→ **What the exercise asks**
For each record below, set it down exactly but leave out any picture.

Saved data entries
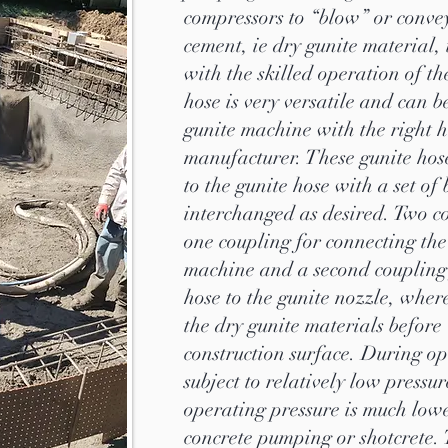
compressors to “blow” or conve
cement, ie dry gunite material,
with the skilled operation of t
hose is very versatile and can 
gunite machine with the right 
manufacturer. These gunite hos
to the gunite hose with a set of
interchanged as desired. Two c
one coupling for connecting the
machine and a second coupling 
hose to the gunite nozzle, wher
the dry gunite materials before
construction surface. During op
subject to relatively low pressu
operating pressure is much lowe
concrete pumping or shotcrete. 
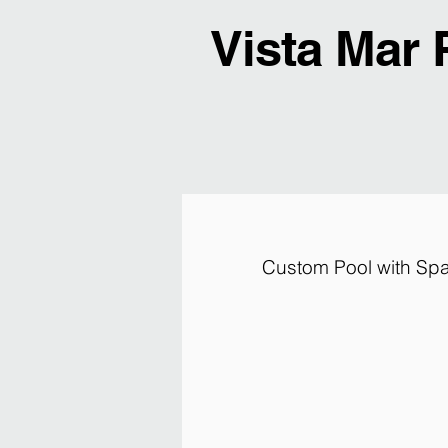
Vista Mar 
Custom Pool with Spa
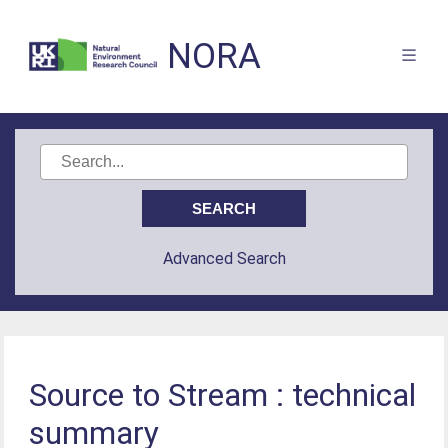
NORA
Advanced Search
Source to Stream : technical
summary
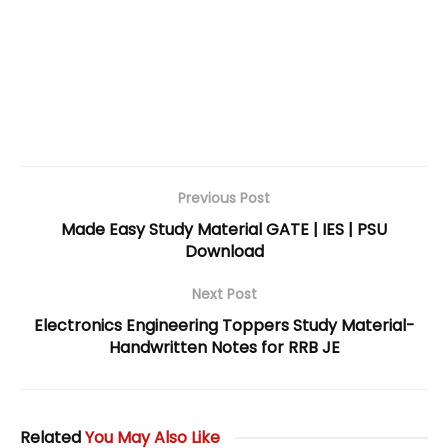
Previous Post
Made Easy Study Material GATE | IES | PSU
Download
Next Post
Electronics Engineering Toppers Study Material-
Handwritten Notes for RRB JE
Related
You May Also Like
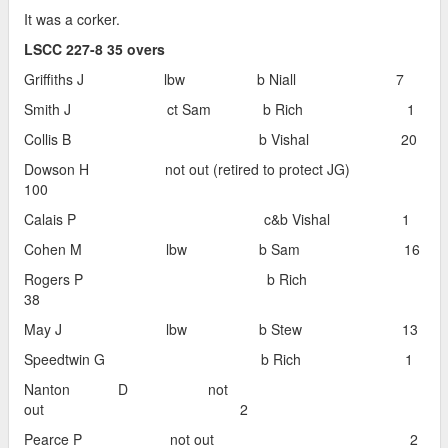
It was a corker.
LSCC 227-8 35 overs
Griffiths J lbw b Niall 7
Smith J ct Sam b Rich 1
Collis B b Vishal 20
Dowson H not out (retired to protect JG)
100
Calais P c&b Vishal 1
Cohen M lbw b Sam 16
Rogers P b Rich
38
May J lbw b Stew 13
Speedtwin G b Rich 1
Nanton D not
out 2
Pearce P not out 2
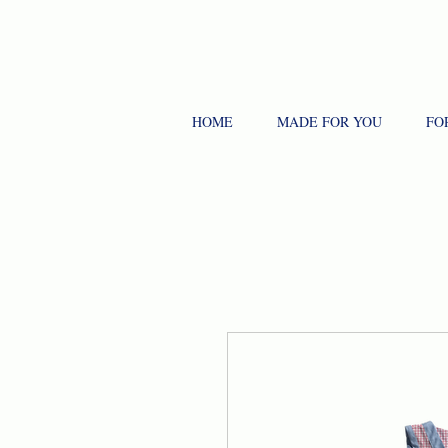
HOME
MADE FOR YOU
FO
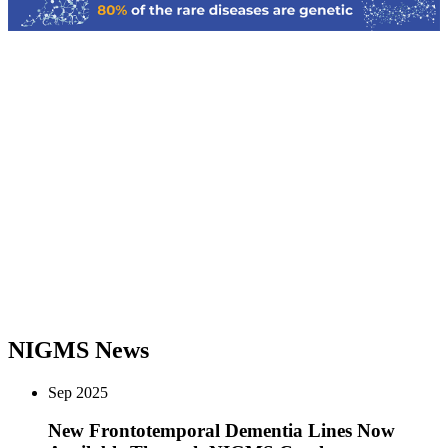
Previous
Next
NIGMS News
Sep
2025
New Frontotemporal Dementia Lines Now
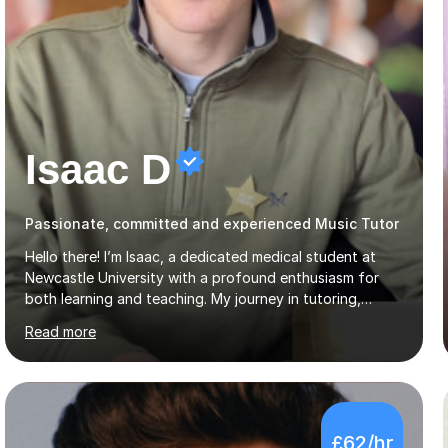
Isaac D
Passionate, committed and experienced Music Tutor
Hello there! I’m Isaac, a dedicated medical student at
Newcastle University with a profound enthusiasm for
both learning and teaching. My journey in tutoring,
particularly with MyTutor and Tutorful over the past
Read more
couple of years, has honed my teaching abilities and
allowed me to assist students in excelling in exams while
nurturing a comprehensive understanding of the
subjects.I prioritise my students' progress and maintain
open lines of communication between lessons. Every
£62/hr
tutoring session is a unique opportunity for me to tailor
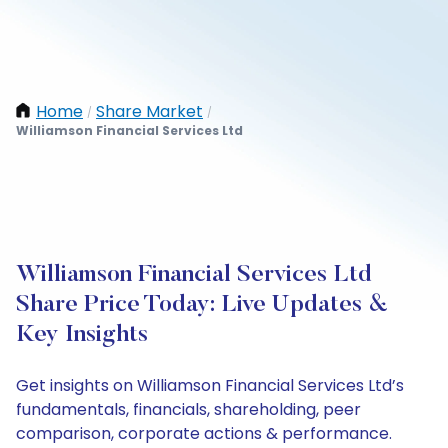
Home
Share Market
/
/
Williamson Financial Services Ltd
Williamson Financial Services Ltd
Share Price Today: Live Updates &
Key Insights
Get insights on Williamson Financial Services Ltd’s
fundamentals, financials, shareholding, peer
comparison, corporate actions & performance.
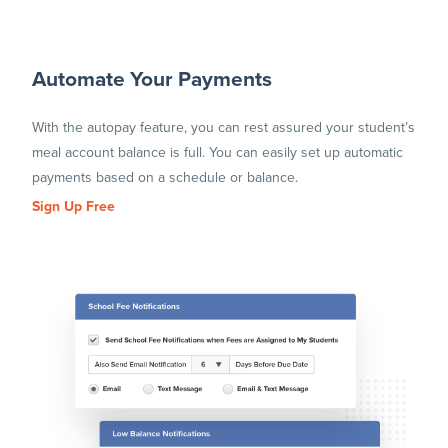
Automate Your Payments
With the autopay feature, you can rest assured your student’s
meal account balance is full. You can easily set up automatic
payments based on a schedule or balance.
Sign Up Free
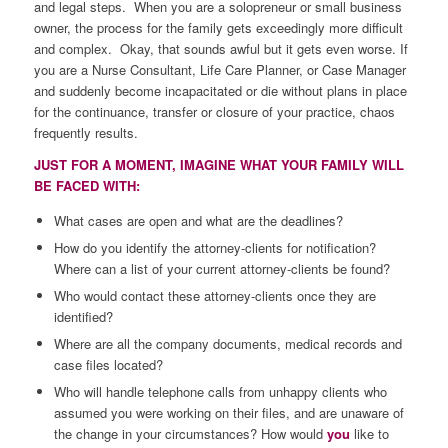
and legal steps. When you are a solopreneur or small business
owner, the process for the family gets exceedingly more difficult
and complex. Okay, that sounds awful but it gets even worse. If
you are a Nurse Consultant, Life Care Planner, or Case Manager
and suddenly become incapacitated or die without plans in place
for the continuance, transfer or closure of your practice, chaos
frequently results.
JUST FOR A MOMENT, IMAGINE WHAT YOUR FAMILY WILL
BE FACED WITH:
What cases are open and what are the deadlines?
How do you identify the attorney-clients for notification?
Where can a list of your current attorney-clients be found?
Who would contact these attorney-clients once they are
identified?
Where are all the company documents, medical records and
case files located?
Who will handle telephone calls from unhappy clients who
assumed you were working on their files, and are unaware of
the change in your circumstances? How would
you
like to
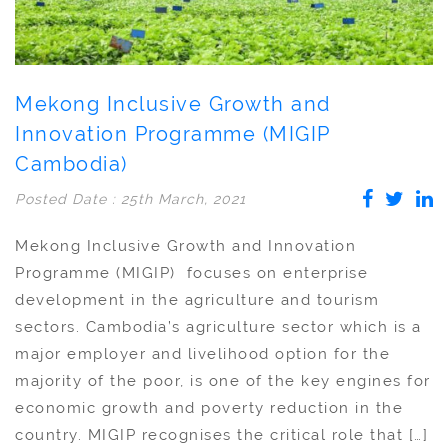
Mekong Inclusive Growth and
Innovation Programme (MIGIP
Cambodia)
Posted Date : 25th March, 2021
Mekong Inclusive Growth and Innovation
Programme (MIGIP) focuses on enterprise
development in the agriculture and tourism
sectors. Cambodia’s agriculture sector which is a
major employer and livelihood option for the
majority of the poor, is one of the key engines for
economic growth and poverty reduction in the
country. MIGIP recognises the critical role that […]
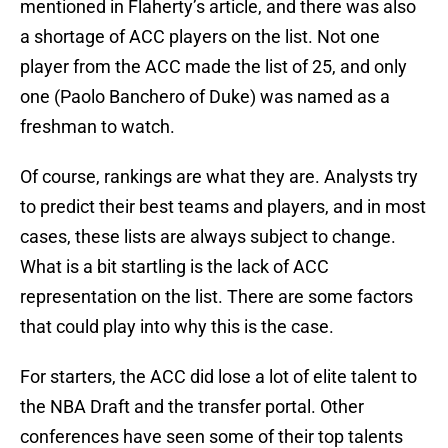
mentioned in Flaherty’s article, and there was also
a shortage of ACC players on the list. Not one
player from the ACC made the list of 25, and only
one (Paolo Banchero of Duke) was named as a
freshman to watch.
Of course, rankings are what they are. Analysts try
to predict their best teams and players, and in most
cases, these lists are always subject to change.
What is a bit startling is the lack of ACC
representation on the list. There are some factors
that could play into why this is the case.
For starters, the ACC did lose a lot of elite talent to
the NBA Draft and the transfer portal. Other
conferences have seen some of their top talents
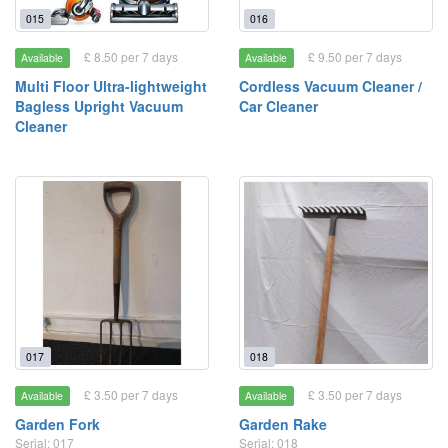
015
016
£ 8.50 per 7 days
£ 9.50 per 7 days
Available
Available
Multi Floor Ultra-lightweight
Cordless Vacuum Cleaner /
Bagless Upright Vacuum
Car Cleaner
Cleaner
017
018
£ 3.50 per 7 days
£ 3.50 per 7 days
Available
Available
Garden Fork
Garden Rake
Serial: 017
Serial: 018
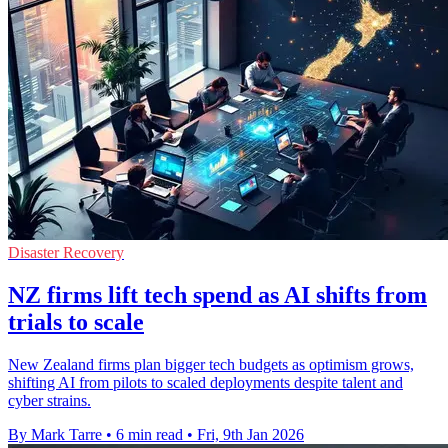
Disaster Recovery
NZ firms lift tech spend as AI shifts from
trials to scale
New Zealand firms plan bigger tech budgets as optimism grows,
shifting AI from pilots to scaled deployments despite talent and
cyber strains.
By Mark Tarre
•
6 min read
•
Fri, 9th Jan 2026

→ **Response**
compressors to “blow” or conve
cement, ie dry gunite material,
with the skilled operation of t
hose is very versatile and can 
gunite machine with the right 
manufacturer. These gunite hos
to the gunite hose with a set of
interchanged as desired. Two c
one coupling for connecting the
machine and a second coupling 
hose to the gunite nozzle, wher
the dry gunite materials before
construction surface. During op
subject to relatively low pressu
operating pressure is much lowe
concrete pumping or shotcrete. 
Vista Mar 
Custom Pool with Spa
NORA
Advanced Search
Source to Stream : technical
summary
Previous Post
Made Easy Study Material GATE | IES | PSU
Download
Next Post
Electronics Engineering Toppers Study Material-
Handwritten Notes for RRB JE
Related
You May Also Like
It was a corker.
LSCC 227-8 35 overs
Griffiths J lbw b Niall 7
Smith J ct Sam b Rich 1
Collis B b Vishal 20
Dowson H not out (retired to protect JG)
100
Calais P c&b Vishal 1
Cohen M lbw b Sam 16
Rogers P b Rich
38
May J lbw b Stew 13
Speedtwin G b Rich 1
Nanton D not
out 2
Pearce P not out 2
HOME
MADE FOR YOU
FO
Previous
Next
NIGMS News
Sep
2025
New Frontotemporal Dementia Lines Now
Isaac D
Passionate, committed and experienced Music Tutor
Hello there! I’m Isaac, a dedicated medical student at
Newcastle University with a profound enthusiasm for
both learning and teaching. My journey in tutoring,
particularly with MyTutor and Tutorful over the past
Read more
couple of years, has honed my teaching abilities and
allowed me to assist students in excelling in exams while
nurturing a comprehensive understanding of the
subjects.I prioritise my students' progress and maintain
open lines of communication between lessons. Every
£62/hr
tutoring session is a unique opportunity for me to tailor
Home
Share Market
/
/
Williamson Financial Services Ltd
Williamson Financial Services Ltd
Share Price Today: Live Updates &
Key Insights
Get insights on Williamson Financial Services Ltd’s
fundamentals, financials, shareholding, peer
comparison, corporate actions & performance.
Automate Your Payments
With the autopay feature, you can rest assured your student’s
meal account balance is full. You can easily set up automatic
payments based on a schedule or balance.
Sign Up Free
and legal steps. When you are a solopreneur or small business
owner, the process for the family gets exceedingly more difficult
and complex. Okay, that sounds awful but it gets even worse. If
you are a Nurse Consultant, Life Care Planner, or Case Manager
and suddenly become incapacitated or die without plans in place
for the continuance, transfer or closure of your practice, chaos
frequently results.
JUST FOR A MOMENT, IMAGINE WHAT YOUR FAMILY WILL
BE FACED WITH:
What cases are open and what are the deadlines?
How do you identify the attorney-clients for notification?
Where can a list of your current attorney-clients be found?
Who would contact these attorney-clients once they are
identified?
Where are all the company documents, medical records and
case files located?
Who will handle telephone calls from unhappy clients who
assumed you were working on their files, and are unaware of
the change in your circumstances? How would
you
like to
Mekong Inclusive Growth and
Innovation Programme (MIGIP
Cambodia)
Posted Date : 25th March, 2021
Mekong Inclusive Growth and Innovation
Programme (MIGIP) focuses on enterprise
development in the agriculture and tourism
sectors. Cambodia’s agriculture sector which is a
major employer and livelihood option for the
majority of the poor, is one of the key engines for
economic growth and poverty reduction in the
country. MIGIP recognises the critical role that […]
mentioned in Flaherty’s article, and there was also
a shortage of ACC players on the list. Not one
player from the ACC made the list of 25, and only
one (Paolo Banchero of Duke) was named as a
freshman to watch.
Of course, rankings are what they are. Analysts try
to predict their best teams and players, and in most
cases, these lists are always subject to change.
What is a bit startling is the lack of ACC
representation on the list. There are some factors
that could play into why this is the case.
For starters, the ACC did lose a lot of elite talent to
the NBA Draft and the transfer portal. Other
conferences have seen some of their top talents
015
016
£ 8.50 per 7 days
£ 9.50 per 7 days
Available
Available
Multi Floor Ultra-lightweight
Cordless Vacuum Cleaner /
Bagless Upright Vacuum
Car Cleaner
Cleaner
017
018
£ 3.50 per 7 days
£ 3.50 per 7 days
Available
Available
Garden Fork
Garden Rake
Serial: 017
Serial: 018
Disaster Recovery
NZ firms lift tech spend as AI shifts from
trials to scale
New Zealand firms plan bigger tech budgets as optimism grows,
shifting AI from pilots to scaled deployments despite talent and
cyber strains.
By Mark Tarre
•
6 min read
•
Fri, 9th Jan 2026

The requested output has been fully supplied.